• THE TASK: Look for the word "intestinal" in the entries and copy each line where it appears.

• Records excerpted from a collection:

· · · · · · ·

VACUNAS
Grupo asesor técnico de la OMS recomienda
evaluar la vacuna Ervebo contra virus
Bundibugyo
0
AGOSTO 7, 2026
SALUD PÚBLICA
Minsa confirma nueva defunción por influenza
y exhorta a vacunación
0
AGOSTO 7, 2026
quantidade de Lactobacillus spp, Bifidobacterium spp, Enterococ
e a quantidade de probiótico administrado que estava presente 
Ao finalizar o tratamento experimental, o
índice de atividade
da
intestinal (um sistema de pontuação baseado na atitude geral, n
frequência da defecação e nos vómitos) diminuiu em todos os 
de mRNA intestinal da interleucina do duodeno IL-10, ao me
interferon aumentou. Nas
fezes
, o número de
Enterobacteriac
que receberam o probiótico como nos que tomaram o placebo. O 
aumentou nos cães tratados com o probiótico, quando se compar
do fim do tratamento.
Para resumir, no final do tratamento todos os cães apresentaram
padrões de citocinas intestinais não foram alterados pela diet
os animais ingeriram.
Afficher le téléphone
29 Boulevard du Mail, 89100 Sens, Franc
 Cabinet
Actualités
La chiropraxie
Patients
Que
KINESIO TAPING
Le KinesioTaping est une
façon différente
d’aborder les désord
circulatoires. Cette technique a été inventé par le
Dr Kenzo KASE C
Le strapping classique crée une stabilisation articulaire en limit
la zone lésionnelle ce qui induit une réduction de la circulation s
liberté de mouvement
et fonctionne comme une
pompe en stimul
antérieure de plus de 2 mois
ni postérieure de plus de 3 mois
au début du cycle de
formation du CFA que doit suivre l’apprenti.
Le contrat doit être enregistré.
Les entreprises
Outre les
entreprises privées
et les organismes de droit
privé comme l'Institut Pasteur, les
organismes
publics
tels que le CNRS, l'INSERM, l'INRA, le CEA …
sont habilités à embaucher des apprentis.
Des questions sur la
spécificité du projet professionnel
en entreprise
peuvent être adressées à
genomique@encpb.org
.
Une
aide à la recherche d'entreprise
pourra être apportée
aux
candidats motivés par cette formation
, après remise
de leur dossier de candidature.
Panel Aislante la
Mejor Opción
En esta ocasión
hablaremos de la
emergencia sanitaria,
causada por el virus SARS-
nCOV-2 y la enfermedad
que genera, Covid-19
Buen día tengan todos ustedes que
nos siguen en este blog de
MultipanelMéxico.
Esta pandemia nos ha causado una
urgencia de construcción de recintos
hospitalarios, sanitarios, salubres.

· · · · · · ·

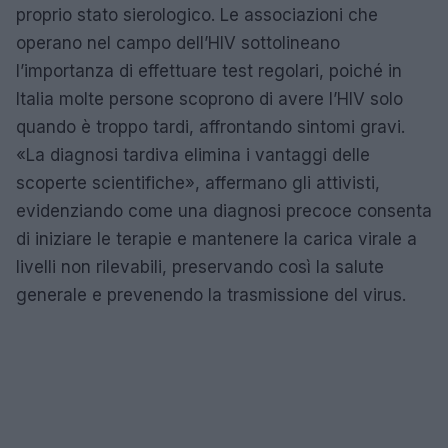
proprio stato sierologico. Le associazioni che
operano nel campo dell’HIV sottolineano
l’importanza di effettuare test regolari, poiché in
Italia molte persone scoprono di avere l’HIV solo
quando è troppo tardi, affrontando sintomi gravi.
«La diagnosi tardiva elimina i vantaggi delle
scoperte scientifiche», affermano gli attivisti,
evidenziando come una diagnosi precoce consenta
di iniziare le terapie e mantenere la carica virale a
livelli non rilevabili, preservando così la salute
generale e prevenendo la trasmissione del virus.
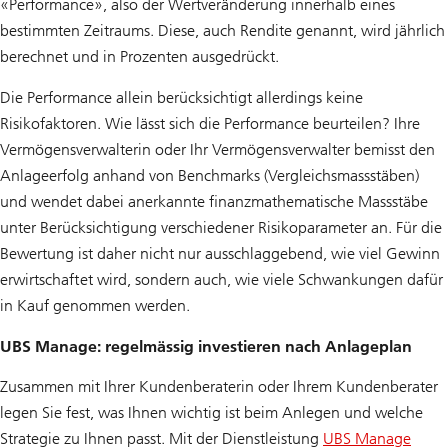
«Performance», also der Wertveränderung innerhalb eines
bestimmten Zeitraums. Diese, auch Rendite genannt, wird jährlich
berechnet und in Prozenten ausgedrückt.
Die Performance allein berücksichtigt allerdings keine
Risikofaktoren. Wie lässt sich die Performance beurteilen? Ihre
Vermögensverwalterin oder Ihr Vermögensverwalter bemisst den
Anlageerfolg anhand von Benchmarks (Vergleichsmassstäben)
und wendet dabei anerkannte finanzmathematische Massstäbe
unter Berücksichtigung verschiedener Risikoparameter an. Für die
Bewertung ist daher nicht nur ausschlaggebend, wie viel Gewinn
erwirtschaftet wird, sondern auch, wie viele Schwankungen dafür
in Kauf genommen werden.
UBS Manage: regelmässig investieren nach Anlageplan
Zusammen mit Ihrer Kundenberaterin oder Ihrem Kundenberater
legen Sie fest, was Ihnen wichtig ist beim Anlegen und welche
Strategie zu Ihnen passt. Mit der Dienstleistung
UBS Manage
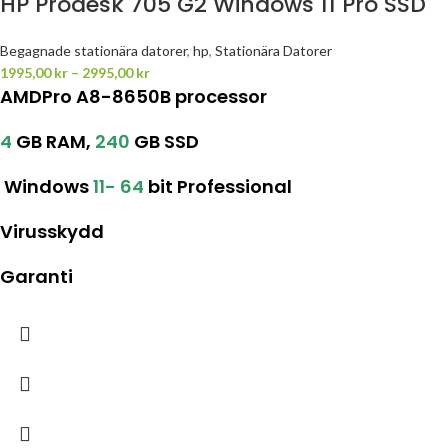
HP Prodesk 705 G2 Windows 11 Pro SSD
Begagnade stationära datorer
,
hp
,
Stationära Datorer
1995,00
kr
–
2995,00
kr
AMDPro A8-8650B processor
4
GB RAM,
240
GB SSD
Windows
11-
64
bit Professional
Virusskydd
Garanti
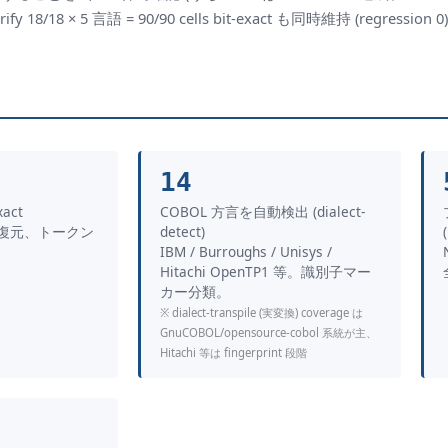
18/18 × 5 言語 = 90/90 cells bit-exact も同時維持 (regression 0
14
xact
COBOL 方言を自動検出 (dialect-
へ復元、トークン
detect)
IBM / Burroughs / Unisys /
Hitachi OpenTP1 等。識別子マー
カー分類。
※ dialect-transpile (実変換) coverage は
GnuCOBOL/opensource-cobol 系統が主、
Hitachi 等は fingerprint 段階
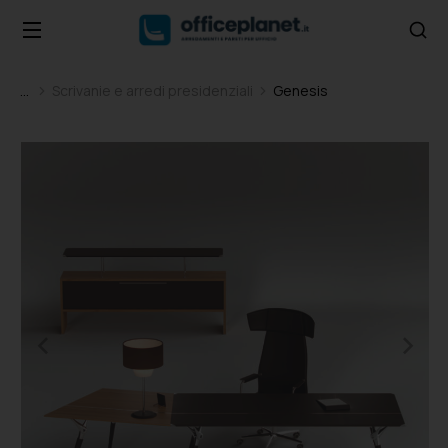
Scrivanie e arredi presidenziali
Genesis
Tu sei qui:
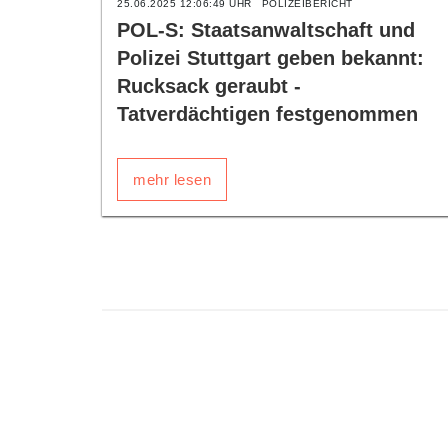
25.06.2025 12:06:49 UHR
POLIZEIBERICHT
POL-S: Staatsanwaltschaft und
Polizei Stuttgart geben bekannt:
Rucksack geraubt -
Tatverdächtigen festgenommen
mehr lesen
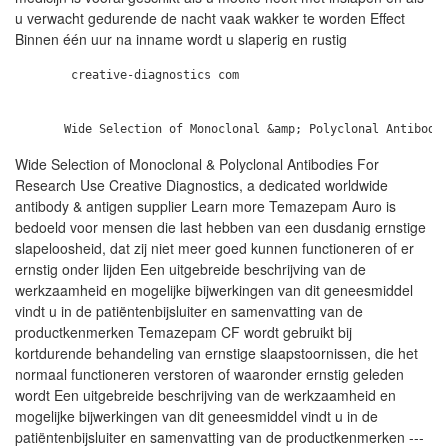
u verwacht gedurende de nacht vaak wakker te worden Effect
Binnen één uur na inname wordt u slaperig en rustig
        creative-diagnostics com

· · · · · · ·

• RESPONSE FOR THIS EXERCISE:
intestinal (um sistema de pontuação baseado na atitude geral, n
de mRNA intestinal da interleucina do duodeno IL-10, ao me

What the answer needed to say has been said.